I eventually warmed up, and if I hadn't been wearing my contacts, I would have just stayed there until I fell asleep. But I had to get my lenses out, so I got up, folded the blanket, and headed back to the closed master bedroom door. I tapped very softly, neither expecting nor receiving a response, and let myself in. He was in the bathroom, with the door closed, and so I changed into my pajamas and crawled under the comforter, shivering violently again.
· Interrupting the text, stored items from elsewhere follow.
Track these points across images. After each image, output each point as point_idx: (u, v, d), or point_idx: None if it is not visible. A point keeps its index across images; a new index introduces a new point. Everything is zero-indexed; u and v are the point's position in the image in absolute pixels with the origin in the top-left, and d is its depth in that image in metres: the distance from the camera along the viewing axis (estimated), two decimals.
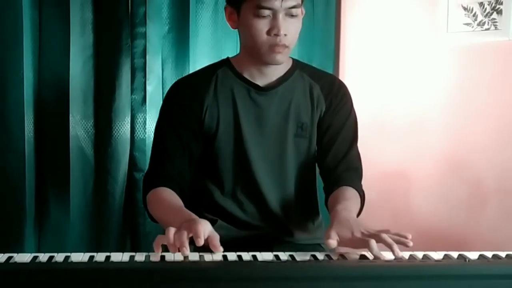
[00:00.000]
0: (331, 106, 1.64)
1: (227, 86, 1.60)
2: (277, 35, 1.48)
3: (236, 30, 1.61)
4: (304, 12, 1.56)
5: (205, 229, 1.24)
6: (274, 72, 1.61)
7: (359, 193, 1.59)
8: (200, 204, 1.65)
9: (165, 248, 1.23)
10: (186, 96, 1.60)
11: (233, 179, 1.63)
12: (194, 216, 1.37)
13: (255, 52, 1.53)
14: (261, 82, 1.60)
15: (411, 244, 1.24)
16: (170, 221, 1.38)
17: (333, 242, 1.28)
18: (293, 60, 1.67)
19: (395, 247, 1.22)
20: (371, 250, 1.23)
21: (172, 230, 1.23)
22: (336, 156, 1.64)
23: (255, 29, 1.49)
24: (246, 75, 1.60)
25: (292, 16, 1.50)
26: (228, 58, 1.67)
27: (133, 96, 2.39)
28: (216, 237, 1.24)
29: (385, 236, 1.24)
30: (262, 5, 1.46)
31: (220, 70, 1.63)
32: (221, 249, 1.22)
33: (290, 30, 1.50)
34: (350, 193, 1.56)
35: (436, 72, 2.28)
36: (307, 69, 1.68)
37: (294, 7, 1.49)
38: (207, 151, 1.62)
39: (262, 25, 1.49)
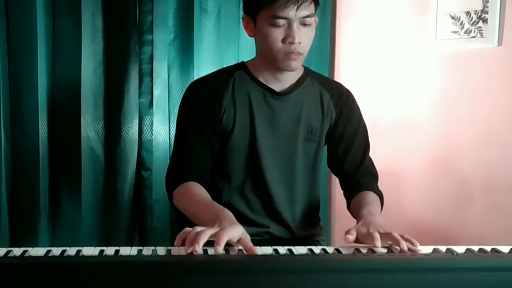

I'd been warmed up for a little bit when he came out, and when he saw me in the bed, he stalked out of the room. I hurried into the bathroom and went again, then washed up and took out my lenses. I wasn't long out from under the covers before I was shivering again, and so I got out the digital thermometer, and took a reading. Only a degree above normal, and I wasn't sniffling or sneezing or anything, but I'd never had that sort of thing happen to me before. I guess I was so scared that I had screwed things up for good, that my body just went into shock.
I didn't hear anything from the living room when I got out of the bathroom, so I came out, and looked around in the semi-darkness (it was about 8:30 or so). I saw Jev's wallet and keys on the table. Otherwise, I would have been certain that he'd left. Still, I didn't see or hear him, and so I came creeping down the hall, and called out his name. There was movement from the bed, and after I looked for a moment, I realized he was lying there, where I'd been curled up under the blankets just a short while before.
It took us a long time to get things straightened out; I still feel the need to be comforted and reassured -- wrapped in warm, loving arms, until the ache inside goes away. It still hurts a bit that never did he apologize... not for saying that he'd be sure to find more curbs at me... or for slamming us into the concrete marker when we finally got home, but I don't suppose he sees those things the same way.
After all of that, today was just another ordinary day: four loads of laundry washed and folded and put away, a kitchen partly cleaned up, and now waiting for me to come make dinner. I slept a lot of this morning away, and spent time between tending washer and dryer with one of my library books. The most exciting happening was having to call maintenance and have someone come and put a new battery in our one smoke detector; it had apparently started beeping while we were gone yesterday, and while Jev tested it and it behaved for a few hours last night, it's been annoying me off and on.
Now I have a Peanut snoozing on the folding chair beside me, and it's time for me to wrap this up and go see about making something good for dinner. Part of me hopes Jev might bring home some little peace offering tonight, even if he doesn't apologize for the things he said and did, but ... I guess it's just a guy thing, and he doesn't think he did anything wrong. *sigh* Are all relationships like this one? Admittedly, ours is a lot more more good than bad, but sometimes the bad times really make me wonder.